After entering her room, Karishma locked the door and opened Haseena's journal. She always feels this excitement, this rush of knowing her, getting one step closer to her, and to do that she diverted her focus on the journal.

Dear Friend,

I don't know where to begin for today. It was a weird day for me. So, before leaving for the office, I made a small stop at Pushpa Ji's to invite her for Thanksgiving dinner as I was inviting a few of my other friends and to avoid any mishappenings like last time, I thought it will be better when both of them are present. As I was discussing that with Pushpa Ji, I saw Mishu leaning on Miss Singh and she was whispering something in her ear. I saw a wide grin appear on Miss Singh's face after listening to Mishu. She always becomes so happy when Mishu is around her and there is always a smile lingering on her face in Mishu's presence-----I guess she really likes kids. I was actually wondering what Mishu had said to her but I got to know that later by Mishu and then her. However, as of now, my main task was to let both of the tenants know that both of them are invited for dinner, so certain someone doesn't forget and when I was announcing that I felt her stare at me, she was listening to me with so much attention that God knows as if I am giving some kind of very important speech. SHE MAKES ME UNCOMFORTABLE in a way that I feel the rush of heat throughout my body and it becomes so much difficult to stand in her presence when she stares at me with her piercing gaze.

I was surprised when she entered the office today. No gruff wishes, No slamming on the desk, and no taunts. She seemed lost to me, I don't know where but she was definitely lost and when I tried to hand over the printout of the day or when I was telling her the day's schedule, she didn't hear a word of it. It was concerning for me, so I offered her a cup of coffee. I thought she might have a bad start to the day, so I genuinely asked for a coffee out of concern because if she will act hazy all day then it will be difficult for me to work around her. But my way of asking for coffee wasn't right, it came out as if I am mocking her but I wasn't. This made her upset which I understand and I said sorry for that but she exaggerated the situation. I don't know why she couldn't let go of this small mistake on my part. I'm telling you, she is so normal with other people, sometimes she even let go of their biggest mistakes and slip of tongues too but when it comes to me, she takes everything so personally as if I have actually said or did everything intentionally to hurt her. I know...I know she doesn't like me much but still....can we just cooperate a little. I really want to be nice to her and whenever I decide to, she always ends up ruining my mood. CAN SOMEONE PLEASE TELL ME, HOW TO DEAL WITH HER BECAUSE IT IS REALLY DIFFICULT TO FIGURE IT ALL OUT BY MYSELF?

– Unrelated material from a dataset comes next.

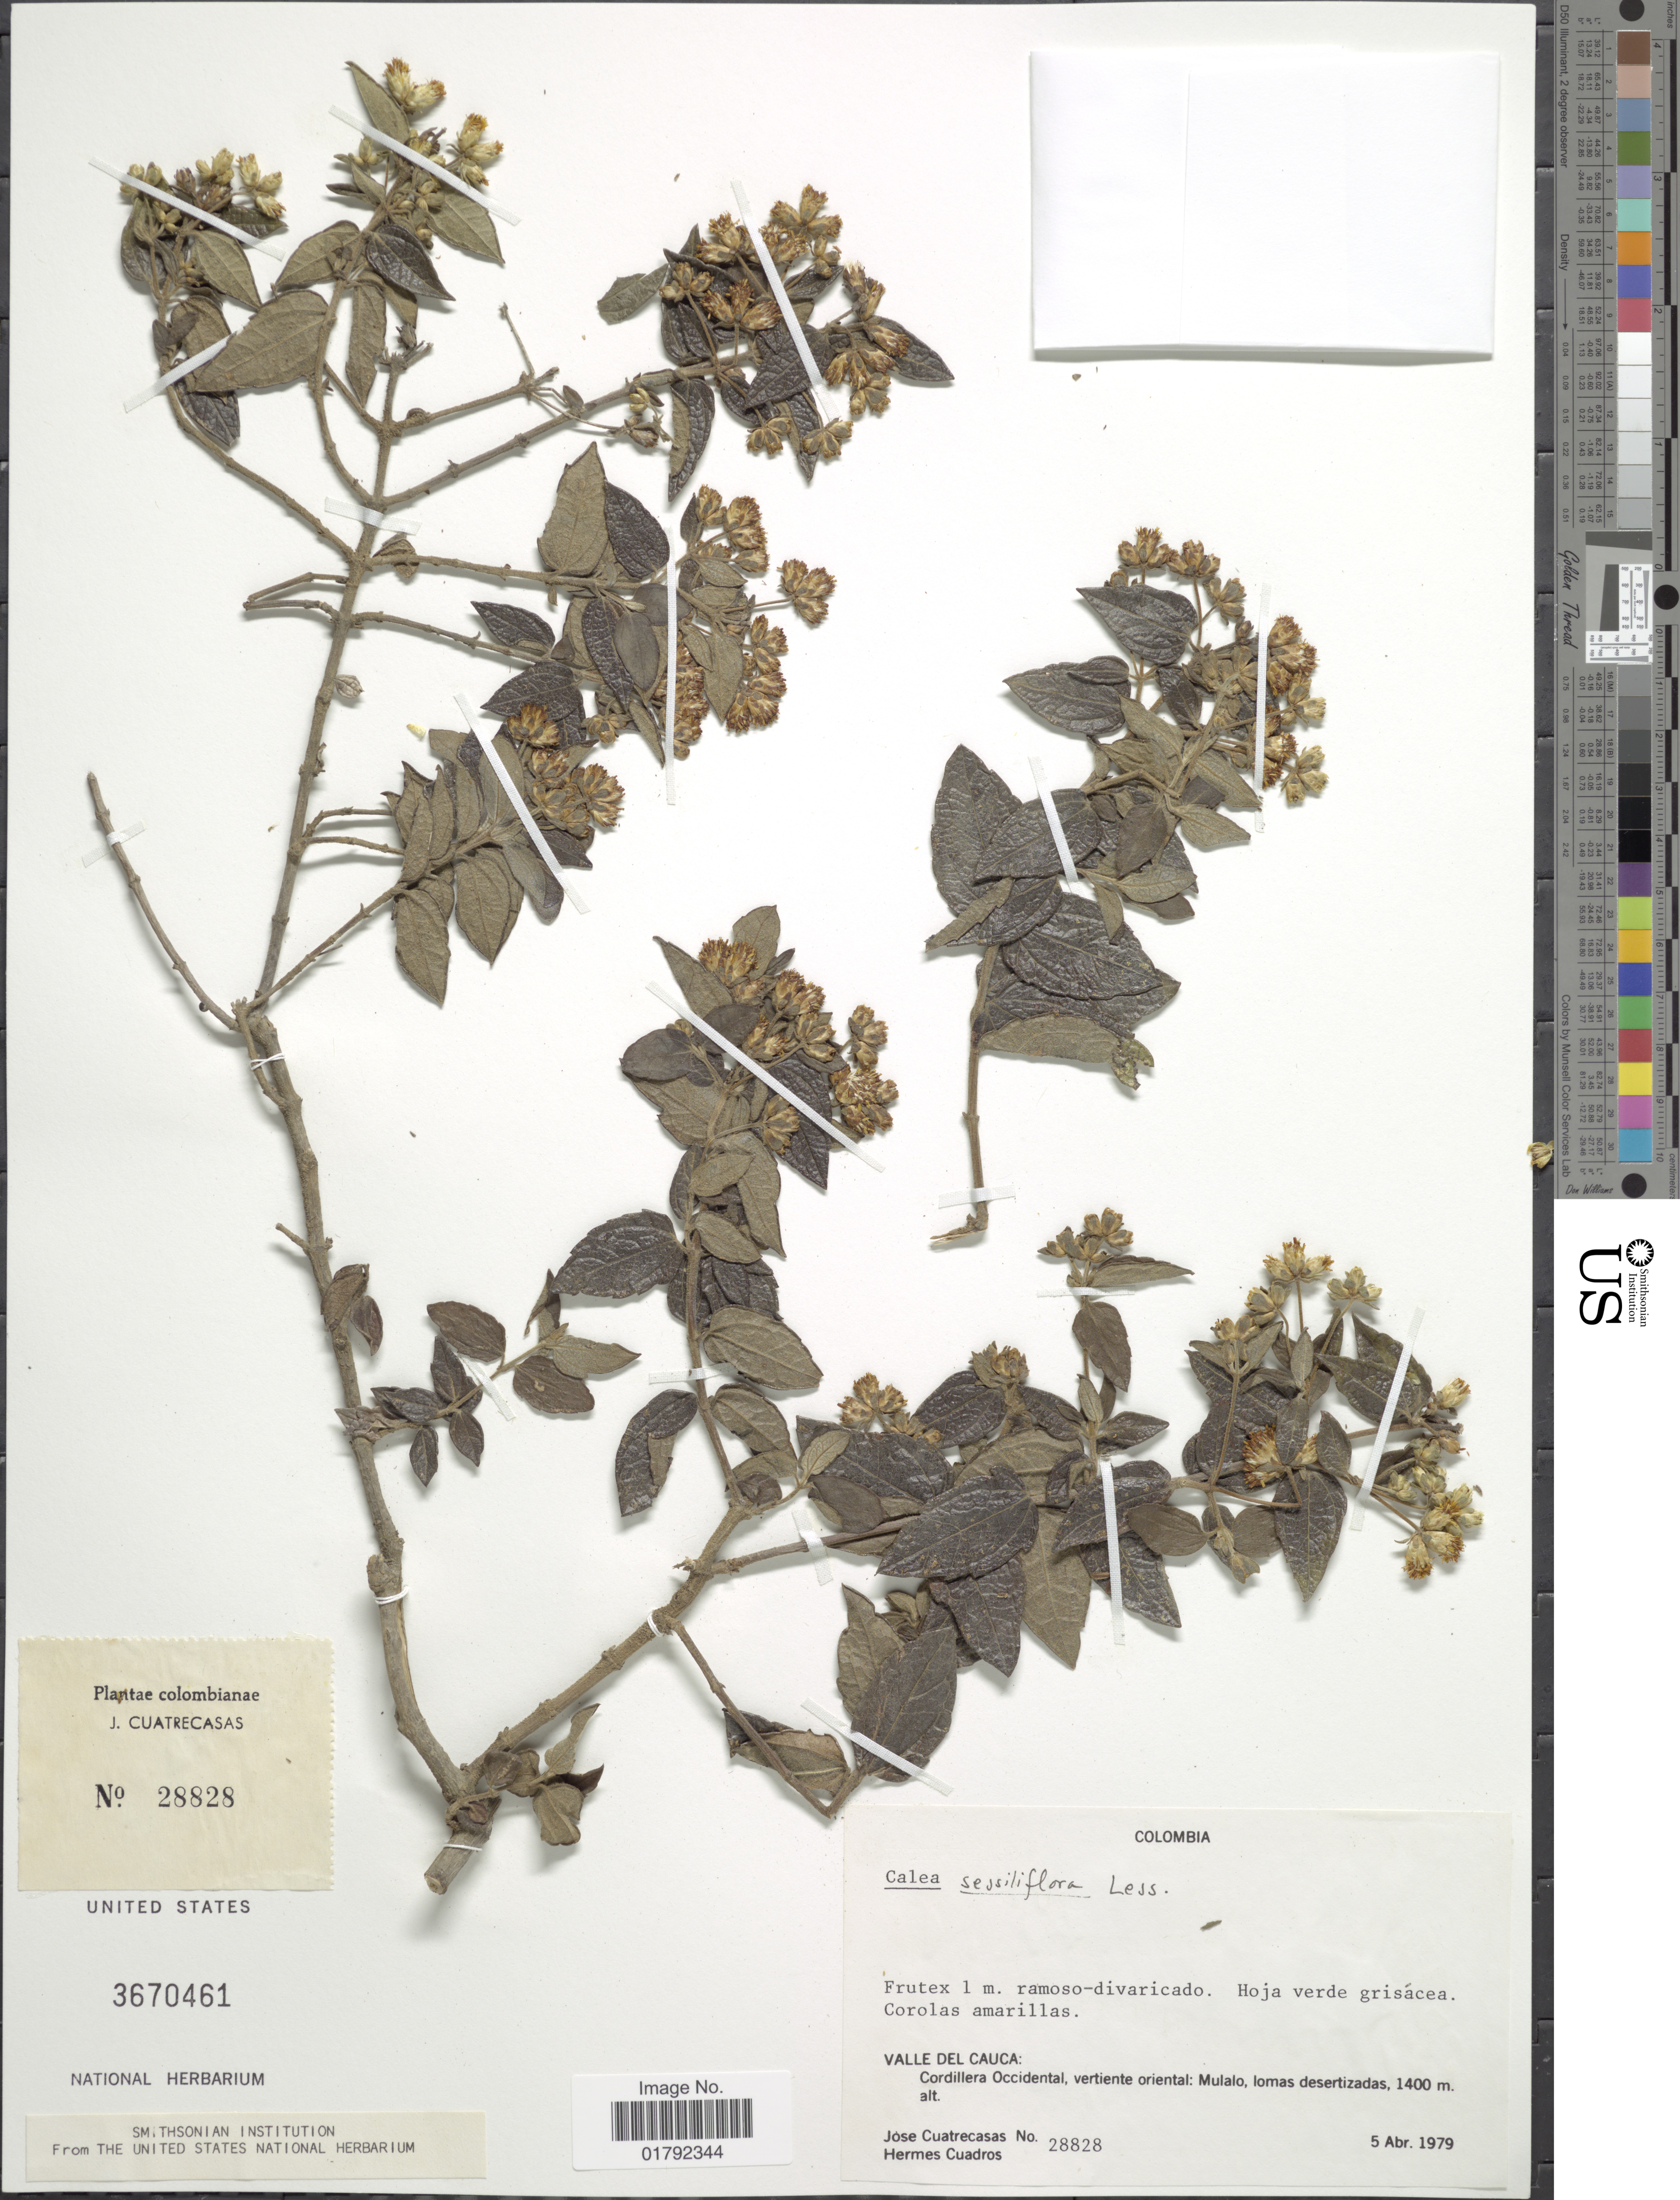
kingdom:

So when she acted discourteously to me, I couldn't help myself and answered her back. I know...I know...I should be working on controlling my temper around her too but I don't know what happens to me when I deal with her, I just can't resist fighting back with her and at that time I don't even care if she will fire me. Argh! I really need to work on myself around her. So, what happened next was, she got up from her chair, walked up to my desk, and after turning me towards her, she warned me. Why make so much effort to get up from the chair and then walk up to me, she could have just yelled at me from the distance. But no she never leaves a chance to get face to face with me. Sometimes, I feel like she purposely creates a situation where she can get close to me and I might be wrong but that's how I feel. However, I want to avoid all encounters with her because she makes me feel jittery at times. I can't stop telling you enough how she looks at me, it is so direct that I feel weak on my knees and the blood rushes through my cheeks. Can a gaze and that too of a woman impact you so much? I'm wondering, as much as you are. I don't have answers to any of my own questions and I don't know how I feel towards her. There are times when I feel so angry at her that I feel like whatever is in my hand I should throw it on her and there are times when I feel like I should talk to her about our differences, so we can resolve them but...but...I don't think so we will ever even get on talking terms.